# EXERCISE BRIEF
Go through the entries below and work out how many lines include "LIST". Answer with the number only.

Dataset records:
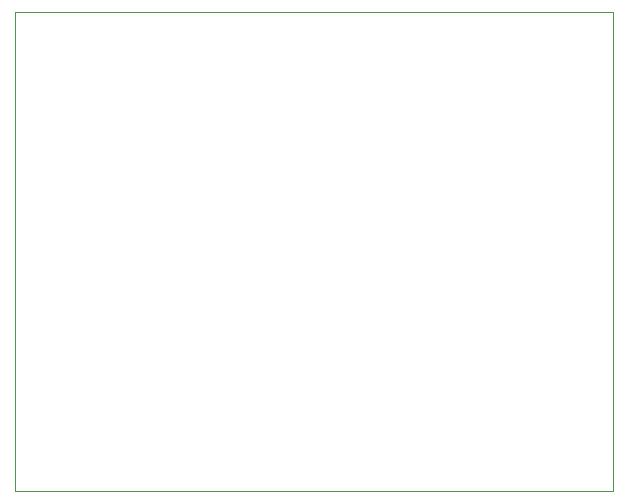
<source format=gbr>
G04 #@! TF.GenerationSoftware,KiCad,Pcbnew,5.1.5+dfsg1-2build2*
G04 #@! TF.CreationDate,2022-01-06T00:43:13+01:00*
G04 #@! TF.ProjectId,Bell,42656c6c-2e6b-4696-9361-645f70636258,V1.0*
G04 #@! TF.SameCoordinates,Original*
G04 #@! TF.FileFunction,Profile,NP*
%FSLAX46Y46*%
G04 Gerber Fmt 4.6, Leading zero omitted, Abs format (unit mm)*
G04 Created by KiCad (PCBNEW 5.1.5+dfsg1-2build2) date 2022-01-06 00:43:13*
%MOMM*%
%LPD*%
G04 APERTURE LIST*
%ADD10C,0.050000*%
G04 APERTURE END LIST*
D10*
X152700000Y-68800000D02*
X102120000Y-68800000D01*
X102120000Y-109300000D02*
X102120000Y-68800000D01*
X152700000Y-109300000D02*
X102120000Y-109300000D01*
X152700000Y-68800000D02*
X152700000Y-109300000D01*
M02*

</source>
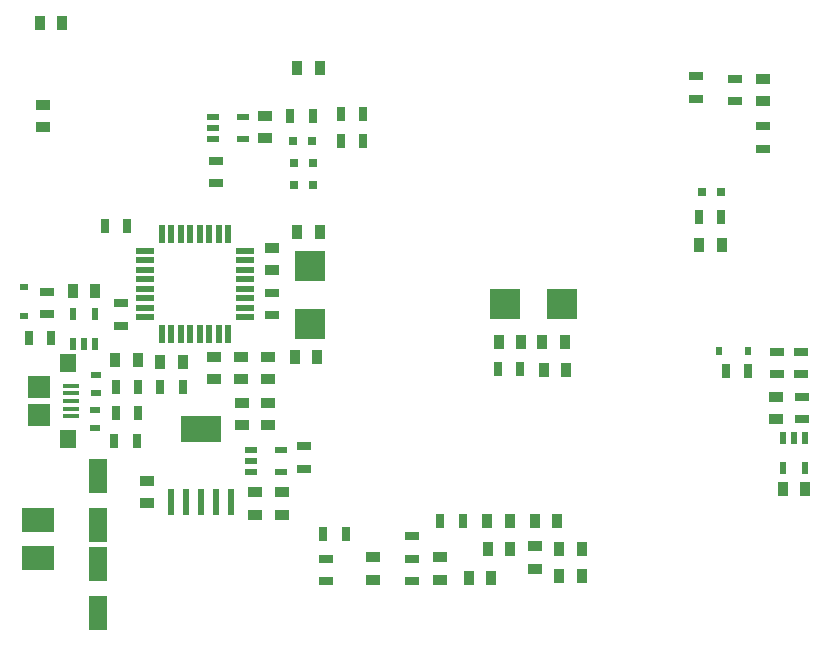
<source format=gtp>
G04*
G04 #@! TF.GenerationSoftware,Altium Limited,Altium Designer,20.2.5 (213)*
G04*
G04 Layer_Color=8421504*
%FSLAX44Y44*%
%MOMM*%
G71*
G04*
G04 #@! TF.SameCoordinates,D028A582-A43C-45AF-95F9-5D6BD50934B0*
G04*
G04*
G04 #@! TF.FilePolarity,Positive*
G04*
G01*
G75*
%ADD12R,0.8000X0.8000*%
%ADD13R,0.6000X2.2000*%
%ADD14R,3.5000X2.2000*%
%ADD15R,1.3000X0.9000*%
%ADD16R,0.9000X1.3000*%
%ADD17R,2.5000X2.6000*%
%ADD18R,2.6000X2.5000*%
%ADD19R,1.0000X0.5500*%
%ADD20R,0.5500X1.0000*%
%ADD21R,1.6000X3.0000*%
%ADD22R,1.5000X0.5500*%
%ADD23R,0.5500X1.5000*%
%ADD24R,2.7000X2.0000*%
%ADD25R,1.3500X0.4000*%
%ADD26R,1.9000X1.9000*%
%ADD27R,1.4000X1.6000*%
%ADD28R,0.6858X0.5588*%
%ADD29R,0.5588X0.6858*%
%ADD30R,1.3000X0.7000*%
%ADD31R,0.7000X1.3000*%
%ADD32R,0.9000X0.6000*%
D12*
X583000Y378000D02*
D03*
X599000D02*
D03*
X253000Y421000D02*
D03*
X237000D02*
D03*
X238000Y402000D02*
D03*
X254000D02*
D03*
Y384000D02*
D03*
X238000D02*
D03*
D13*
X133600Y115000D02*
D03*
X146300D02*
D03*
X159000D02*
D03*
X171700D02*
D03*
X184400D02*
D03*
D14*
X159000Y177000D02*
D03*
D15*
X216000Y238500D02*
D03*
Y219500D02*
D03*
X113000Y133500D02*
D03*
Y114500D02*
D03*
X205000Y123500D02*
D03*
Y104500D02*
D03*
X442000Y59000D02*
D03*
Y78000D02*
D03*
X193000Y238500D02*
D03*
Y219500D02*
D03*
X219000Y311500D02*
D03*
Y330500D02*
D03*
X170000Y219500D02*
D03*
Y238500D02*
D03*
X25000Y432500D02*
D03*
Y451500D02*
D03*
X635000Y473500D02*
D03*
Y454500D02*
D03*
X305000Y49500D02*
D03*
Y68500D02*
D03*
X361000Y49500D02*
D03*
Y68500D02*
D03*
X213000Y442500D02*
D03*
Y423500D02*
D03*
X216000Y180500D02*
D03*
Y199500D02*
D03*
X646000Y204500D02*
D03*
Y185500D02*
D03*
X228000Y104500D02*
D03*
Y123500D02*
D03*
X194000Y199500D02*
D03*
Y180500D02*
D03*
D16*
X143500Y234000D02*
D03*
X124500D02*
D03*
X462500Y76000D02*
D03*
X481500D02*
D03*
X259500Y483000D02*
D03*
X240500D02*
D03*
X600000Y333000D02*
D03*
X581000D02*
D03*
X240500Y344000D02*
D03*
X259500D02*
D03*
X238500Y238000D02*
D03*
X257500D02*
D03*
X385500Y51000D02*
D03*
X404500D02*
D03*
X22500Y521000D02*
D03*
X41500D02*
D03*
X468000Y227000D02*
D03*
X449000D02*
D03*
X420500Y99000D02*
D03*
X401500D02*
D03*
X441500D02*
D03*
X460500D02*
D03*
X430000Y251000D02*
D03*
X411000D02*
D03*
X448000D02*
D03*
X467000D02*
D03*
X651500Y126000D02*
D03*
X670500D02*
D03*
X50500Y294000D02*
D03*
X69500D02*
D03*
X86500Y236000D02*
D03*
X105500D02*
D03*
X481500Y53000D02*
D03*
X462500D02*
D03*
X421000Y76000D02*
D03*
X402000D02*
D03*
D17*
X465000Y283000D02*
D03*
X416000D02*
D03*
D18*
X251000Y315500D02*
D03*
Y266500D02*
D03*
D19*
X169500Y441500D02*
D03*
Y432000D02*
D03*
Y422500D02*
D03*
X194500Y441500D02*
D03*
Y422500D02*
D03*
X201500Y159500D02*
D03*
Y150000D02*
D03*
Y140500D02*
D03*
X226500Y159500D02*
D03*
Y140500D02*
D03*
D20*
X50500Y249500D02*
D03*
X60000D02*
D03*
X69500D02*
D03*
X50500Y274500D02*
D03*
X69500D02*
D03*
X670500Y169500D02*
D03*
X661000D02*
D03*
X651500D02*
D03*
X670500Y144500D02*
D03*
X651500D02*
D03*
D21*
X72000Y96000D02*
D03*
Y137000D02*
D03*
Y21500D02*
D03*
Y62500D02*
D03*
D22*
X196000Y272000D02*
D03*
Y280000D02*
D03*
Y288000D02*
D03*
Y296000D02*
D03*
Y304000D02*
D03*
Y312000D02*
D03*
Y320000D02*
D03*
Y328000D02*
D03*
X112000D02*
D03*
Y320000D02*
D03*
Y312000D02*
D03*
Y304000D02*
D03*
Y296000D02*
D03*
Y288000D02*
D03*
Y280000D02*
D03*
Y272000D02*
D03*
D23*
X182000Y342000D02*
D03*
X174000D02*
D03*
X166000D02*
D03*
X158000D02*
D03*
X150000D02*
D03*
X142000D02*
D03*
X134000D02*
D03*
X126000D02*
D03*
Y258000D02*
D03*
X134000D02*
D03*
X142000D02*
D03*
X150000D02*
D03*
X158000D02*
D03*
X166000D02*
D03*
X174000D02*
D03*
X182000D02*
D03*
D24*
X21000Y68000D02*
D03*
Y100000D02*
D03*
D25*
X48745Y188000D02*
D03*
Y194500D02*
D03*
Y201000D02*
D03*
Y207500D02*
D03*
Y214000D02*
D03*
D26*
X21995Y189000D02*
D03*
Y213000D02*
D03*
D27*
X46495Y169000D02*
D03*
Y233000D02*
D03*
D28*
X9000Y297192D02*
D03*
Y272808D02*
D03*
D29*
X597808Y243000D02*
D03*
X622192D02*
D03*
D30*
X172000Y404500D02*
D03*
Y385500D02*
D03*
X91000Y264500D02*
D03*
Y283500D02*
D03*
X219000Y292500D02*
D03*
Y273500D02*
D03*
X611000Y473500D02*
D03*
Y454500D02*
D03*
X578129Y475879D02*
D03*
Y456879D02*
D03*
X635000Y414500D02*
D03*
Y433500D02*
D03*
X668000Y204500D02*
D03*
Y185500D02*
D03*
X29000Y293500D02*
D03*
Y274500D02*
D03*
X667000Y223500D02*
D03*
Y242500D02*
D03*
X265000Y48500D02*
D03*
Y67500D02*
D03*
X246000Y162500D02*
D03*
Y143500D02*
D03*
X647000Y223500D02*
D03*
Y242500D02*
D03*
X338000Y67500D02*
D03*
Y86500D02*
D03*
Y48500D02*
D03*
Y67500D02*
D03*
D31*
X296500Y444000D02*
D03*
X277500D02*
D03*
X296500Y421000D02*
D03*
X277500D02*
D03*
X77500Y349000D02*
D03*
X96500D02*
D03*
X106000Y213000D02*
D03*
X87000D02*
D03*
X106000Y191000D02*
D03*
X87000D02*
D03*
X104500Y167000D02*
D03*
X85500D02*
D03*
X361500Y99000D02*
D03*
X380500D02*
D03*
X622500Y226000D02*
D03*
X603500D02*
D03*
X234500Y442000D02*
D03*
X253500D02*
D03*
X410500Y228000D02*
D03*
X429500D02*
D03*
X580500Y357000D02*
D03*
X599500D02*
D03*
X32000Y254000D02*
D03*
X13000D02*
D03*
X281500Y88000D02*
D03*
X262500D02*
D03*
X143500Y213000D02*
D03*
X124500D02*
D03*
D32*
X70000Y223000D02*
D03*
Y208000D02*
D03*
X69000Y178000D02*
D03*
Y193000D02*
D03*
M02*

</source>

# ANSWER FOR THE TASK
2